In particular, there are two things which make people’s heart sink when grading a paper. One is the “Richard Wagner was born in Leipzig in 1813” strategy – beginning a paper with some boring and uncontroversial factual information which tells you nothing relevant to the actual topic you are supposed to be writing about. The other is the “dictionary definition” strategy: “The Oxford English Dictionary defines ‘law’ as ‘A rule of conduct imposed by authority’”. There are few topics of any interest that are illuminated by dictionary definitions.
In other words, instead of waffle or irrelevancy, make your opening paragraph count.
Body of the paper
1. Does your argument make logical sense? Does it show signs of haste, by being inconsistent or jumping from Point A to Point D?

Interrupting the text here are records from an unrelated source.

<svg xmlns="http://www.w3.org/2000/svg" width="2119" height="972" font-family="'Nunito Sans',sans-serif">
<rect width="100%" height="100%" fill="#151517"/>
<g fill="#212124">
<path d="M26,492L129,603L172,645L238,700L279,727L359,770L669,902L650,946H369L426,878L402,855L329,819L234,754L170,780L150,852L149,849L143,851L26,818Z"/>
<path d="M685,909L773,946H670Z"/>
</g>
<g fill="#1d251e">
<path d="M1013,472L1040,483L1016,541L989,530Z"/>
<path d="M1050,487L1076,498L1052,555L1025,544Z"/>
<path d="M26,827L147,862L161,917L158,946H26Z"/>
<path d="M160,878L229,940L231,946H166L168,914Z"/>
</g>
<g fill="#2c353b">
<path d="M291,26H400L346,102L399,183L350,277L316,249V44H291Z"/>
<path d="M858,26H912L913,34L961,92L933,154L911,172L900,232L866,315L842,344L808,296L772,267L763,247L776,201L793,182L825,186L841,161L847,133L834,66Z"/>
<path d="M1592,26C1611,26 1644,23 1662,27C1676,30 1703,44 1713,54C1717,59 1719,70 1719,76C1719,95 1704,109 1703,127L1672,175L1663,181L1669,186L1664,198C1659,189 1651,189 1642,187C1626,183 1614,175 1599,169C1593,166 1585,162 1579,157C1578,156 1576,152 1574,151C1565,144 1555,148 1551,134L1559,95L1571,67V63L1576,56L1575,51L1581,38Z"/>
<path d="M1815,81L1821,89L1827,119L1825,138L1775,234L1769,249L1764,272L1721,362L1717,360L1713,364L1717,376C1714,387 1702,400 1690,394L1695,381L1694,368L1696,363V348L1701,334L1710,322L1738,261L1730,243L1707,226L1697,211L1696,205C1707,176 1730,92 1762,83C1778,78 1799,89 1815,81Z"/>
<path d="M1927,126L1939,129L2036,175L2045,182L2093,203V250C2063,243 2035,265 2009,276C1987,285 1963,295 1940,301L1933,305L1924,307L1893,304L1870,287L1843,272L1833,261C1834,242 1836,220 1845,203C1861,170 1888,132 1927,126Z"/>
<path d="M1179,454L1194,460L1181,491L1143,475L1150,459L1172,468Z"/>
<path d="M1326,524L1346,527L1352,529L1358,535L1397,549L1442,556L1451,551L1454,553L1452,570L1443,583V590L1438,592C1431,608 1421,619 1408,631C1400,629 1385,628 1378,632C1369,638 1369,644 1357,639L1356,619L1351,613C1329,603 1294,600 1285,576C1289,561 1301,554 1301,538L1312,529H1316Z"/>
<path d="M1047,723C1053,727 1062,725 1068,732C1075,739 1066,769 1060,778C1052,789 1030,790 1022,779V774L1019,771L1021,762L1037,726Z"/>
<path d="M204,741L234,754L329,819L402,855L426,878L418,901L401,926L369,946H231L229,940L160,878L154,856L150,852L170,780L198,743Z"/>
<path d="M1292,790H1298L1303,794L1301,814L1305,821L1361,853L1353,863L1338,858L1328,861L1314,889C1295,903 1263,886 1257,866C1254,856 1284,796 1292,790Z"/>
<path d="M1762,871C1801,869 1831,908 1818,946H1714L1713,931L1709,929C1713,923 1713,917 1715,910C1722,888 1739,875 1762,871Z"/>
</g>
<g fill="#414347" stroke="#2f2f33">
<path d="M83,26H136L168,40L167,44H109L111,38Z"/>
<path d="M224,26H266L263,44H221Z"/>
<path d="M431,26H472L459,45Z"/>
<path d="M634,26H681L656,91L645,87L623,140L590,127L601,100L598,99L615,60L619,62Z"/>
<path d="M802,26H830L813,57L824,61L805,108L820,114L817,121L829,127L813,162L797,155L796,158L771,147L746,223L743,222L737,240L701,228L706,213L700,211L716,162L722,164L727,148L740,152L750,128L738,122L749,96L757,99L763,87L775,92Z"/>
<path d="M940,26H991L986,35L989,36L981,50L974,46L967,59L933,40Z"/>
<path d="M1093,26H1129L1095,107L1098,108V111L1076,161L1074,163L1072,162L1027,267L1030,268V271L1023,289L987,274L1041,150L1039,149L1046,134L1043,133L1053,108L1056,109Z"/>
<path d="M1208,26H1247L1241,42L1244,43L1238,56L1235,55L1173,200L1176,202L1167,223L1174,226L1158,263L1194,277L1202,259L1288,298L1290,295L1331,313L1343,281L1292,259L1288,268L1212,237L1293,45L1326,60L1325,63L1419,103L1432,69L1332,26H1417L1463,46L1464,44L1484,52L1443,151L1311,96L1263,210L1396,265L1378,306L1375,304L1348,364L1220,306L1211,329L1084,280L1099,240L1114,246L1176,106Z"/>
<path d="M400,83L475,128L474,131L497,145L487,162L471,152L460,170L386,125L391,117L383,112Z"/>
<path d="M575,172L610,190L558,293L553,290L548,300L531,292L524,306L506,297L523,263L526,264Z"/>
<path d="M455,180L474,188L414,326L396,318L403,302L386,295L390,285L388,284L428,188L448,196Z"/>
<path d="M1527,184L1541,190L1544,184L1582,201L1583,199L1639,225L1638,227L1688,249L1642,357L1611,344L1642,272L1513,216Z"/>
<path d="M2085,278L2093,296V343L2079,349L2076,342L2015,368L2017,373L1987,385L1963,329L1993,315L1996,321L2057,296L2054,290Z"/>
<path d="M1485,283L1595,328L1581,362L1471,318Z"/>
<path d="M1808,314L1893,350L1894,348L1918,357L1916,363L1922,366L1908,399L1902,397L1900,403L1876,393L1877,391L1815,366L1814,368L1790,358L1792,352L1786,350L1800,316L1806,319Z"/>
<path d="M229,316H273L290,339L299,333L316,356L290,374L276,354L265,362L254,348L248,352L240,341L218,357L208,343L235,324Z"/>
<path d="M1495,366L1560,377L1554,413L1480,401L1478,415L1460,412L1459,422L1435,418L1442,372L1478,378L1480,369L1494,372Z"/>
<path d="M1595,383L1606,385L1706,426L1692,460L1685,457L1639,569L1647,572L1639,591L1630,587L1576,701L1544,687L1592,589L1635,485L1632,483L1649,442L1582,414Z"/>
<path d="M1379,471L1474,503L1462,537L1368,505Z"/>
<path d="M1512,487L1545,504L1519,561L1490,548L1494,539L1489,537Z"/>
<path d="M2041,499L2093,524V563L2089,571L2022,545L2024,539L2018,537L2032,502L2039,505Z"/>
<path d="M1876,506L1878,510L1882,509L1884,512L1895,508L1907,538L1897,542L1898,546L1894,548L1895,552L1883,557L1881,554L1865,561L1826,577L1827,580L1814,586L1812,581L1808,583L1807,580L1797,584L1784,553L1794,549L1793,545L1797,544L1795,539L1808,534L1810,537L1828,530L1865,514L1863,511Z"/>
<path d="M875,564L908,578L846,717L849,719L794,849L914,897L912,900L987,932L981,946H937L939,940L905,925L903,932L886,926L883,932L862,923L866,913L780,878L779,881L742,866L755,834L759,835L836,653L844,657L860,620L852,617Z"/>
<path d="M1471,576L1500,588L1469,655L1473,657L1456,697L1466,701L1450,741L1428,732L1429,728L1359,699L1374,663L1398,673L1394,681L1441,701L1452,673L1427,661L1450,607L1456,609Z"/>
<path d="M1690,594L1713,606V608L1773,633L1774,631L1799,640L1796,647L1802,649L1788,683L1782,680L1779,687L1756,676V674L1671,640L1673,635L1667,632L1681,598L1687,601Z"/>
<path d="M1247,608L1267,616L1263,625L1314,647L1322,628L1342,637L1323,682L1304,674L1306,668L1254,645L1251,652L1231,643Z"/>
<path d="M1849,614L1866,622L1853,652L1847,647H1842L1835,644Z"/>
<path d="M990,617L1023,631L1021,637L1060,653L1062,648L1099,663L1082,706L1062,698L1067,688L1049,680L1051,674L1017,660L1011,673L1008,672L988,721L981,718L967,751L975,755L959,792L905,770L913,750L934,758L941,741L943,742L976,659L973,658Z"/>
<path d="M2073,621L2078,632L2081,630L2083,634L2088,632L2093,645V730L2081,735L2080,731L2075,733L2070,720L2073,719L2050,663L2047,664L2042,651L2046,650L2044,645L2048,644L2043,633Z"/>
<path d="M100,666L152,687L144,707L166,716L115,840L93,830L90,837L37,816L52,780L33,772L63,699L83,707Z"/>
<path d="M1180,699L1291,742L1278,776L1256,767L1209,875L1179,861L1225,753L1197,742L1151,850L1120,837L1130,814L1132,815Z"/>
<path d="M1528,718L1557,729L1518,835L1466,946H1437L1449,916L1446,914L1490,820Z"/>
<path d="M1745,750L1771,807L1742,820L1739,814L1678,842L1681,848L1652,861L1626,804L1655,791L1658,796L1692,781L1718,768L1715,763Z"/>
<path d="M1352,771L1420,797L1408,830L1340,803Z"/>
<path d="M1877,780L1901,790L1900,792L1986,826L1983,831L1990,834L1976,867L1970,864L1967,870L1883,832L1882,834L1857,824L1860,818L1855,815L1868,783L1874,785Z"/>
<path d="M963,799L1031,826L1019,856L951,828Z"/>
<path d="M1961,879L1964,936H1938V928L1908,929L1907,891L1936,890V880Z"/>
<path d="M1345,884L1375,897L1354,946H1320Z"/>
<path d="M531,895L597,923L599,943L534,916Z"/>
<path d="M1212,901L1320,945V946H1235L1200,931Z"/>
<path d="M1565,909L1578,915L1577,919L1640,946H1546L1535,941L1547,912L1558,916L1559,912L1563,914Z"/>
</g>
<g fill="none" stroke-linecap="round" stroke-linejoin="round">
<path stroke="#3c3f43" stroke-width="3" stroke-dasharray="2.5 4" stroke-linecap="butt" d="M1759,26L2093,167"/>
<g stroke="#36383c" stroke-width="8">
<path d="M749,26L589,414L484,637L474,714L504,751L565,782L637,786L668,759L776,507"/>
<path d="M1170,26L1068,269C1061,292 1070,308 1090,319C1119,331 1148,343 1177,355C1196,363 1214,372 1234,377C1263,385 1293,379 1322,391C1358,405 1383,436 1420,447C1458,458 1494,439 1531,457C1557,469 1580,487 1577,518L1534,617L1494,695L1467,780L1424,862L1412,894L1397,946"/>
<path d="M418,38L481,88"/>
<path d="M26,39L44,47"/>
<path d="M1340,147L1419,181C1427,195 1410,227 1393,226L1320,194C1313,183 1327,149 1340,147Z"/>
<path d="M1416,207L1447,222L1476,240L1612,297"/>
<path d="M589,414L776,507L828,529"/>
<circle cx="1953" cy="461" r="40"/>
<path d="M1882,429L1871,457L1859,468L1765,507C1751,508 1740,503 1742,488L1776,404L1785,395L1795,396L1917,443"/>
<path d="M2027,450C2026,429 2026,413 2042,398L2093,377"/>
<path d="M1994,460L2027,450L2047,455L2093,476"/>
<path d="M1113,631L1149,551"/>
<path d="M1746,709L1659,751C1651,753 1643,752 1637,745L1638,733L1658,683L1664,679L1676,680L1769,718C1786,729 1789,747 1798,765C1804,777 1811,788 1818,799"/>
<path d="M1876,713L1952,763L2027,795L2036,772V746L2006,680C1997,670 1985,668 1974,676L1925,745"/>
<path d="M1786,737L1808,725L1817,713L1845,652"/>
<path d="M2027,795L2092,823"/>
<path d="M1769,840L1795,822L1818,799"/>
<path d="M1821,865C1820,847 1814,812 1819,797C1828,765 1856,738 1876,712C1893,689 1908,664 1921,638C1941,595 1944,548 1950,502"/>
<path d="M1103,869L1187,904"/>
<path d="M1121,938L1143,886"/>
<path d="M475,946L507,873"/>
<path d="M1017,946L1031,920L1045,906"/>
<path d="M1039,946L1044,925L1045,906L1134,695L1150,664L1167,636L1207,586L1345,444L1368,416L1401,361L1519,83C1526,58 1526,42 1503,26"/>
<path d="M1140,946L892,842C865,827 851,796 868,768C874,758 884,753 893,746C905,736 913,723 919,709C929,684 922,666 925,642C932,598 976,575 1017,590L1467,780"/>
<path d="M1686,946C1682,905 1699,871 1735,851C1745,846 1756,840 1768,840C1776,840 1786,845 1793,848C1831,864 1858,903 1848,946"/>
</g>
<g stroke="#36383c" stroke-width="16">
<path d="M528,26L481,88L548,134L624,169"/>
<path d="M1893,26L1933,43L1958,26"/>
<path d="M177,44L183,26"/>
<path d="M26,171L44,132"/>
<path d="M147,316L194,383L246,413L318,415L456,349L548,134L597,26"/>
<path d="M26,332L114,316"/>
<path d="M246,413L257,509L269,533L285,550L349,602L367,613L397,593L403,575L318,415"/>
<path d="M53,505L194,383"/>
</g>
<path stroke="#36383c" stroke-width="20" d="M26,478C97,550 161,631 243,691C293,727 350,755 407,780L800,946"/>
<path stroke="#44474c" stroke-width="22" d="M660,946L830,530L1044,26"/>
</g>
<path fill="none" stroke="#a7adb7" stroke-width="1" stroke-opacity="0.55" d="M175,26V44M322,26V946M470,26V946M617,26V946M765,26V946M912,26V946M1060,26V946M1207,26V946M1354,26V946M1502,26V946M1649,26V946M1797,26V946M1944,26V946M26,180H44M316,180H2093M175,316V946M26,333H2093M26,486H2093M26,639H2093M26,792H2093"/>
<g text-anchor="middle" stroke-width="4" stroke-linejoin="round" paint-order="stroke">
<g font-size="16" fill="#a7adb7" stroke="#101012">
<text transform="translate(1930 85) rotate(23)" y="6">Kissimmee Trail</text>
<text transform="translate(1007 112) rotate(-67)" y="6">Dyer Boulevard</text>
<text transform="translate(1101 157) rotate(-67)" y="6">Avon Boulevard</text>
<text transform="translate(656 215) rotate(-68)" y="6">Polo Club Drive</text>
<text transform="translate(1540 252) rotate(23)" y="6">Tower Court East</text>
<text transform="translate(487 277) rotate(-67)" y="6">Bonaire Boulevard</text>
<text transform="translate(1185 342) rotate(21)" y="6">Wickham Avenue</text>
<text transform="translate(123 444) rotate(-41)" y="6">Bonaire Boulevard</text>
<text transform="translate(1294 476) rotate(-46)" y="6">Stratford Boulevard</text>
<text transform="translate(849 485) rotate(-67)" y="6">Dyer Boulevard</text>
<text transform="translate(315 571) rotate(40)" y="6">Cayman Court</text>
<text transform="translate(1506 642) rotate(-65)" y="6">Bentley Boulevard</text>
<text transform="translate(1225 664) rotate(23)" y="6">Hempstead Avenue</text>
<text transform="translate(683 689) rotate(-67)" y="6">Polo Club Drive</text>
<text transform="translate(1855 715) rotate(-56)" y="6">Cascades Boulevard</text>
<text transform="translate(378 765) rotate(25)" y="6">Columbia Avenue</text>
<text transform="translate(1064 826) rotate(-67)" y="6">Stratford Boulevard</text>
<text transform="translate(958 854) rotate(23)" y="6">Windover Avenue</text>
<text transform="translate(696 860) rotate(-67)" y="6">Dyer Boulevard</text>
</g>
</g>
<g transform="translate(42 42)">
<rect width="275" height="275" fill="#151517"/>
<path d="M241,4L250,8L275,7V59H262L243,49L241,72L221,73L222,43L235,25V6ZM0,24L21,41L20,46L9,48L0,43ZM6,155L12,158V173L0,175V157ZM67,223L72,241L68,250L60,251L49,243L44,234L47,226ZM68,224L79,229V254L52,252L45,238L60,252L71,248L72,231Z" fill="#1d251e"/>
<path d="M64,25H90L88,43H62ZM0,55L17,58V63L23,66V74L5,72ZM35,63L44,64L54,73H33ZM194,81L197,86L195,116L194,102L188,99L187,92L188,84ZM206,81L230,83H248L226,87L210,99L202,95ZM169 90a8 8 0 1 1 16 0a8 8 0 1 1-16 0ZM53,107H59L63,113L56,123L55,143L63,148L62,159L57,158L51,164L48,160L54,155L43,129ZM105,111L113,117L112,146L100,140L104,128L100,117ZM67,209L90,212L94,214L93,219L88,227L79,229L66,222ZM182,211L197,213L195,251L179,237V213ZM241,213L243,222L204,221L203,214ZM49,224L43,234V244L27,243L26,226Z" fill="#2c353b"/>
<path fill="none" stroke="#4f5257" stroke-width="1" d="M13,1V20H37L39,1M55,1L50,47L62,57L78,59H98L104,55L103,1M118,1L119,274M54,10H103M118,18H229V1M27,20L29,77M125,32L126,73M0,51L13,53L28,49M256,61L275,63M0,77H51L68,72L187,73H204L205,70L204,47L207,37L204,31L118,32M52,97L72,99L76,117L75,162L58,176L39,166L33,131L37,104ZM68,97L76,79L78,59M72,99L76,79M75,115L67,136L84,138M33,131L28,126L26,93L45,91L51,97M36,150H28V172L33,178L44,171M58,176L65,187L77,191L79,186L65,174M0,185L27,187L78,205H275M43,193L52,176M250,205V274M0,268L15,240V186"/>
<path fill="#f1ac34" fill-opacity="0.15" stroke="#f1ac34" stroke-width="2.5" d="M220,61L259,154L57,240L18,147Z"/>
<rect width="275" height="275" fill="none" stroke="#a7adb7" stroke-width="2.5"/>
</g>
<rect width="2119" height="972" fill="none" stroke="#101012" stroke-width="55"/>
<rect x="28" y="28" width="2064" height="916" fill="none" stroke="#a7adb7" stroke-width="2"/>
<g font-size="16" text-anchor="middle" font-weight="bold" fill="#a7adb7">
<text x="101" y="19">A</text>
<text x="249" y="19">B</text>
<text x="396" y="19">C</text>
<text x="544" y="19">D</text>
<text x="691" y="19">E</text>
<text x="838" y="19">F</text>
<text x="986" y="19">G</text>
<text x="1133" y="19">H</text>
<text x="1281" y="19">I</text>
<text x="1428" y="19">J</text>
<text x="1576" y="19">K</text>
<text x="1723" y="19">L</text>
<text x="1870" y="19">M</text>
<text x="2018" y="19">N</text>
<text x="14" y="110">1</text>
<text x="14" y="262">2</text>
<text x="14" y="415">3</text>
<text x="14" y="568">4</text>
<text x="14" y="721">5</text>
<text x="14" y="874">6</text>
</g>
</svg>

2. Do you choose appropriate passages in the texts to support your claim? Do you carry out a close reading of the passages, focusing on details that underline your argument? Note that when quoting a primary text, it is preferable to reproduce no more than a sentence or so verbatim: avoid copying longer passages if at all possible.
3. Is your presentation easy to follow? Do you say anything at all that you yourself don’t completely understand? If so, think harder! Never sacrifice clarity in order to sound sophisticated.
4. Stay away from statements beginning “I feel …” You may “feel” certain things while thinking over your topic, and often this can act as a spur to get you excited (“I feel like Virgil is prejudiced against non-Romans!”), but by the time you write your paper you should be able to say “The evidence from the treatment of the non-Roman characters in the Aeneid demonstrates Virgil’s lack of empathy with non-Roman perspectives”. Of course, you do then have to produce the evidence!
5. Cut all padding. You are not writing a literary review of Plato or Wagner, so there’s no need to tell the reader what a good (or bad) writer he is.
Do you summarise the main points of your argument? Can you say: “This paper made claim X and defended it by laying out argument A and B, supported by analysis of passages N, O, and P.” If yes, then you should be in good shape.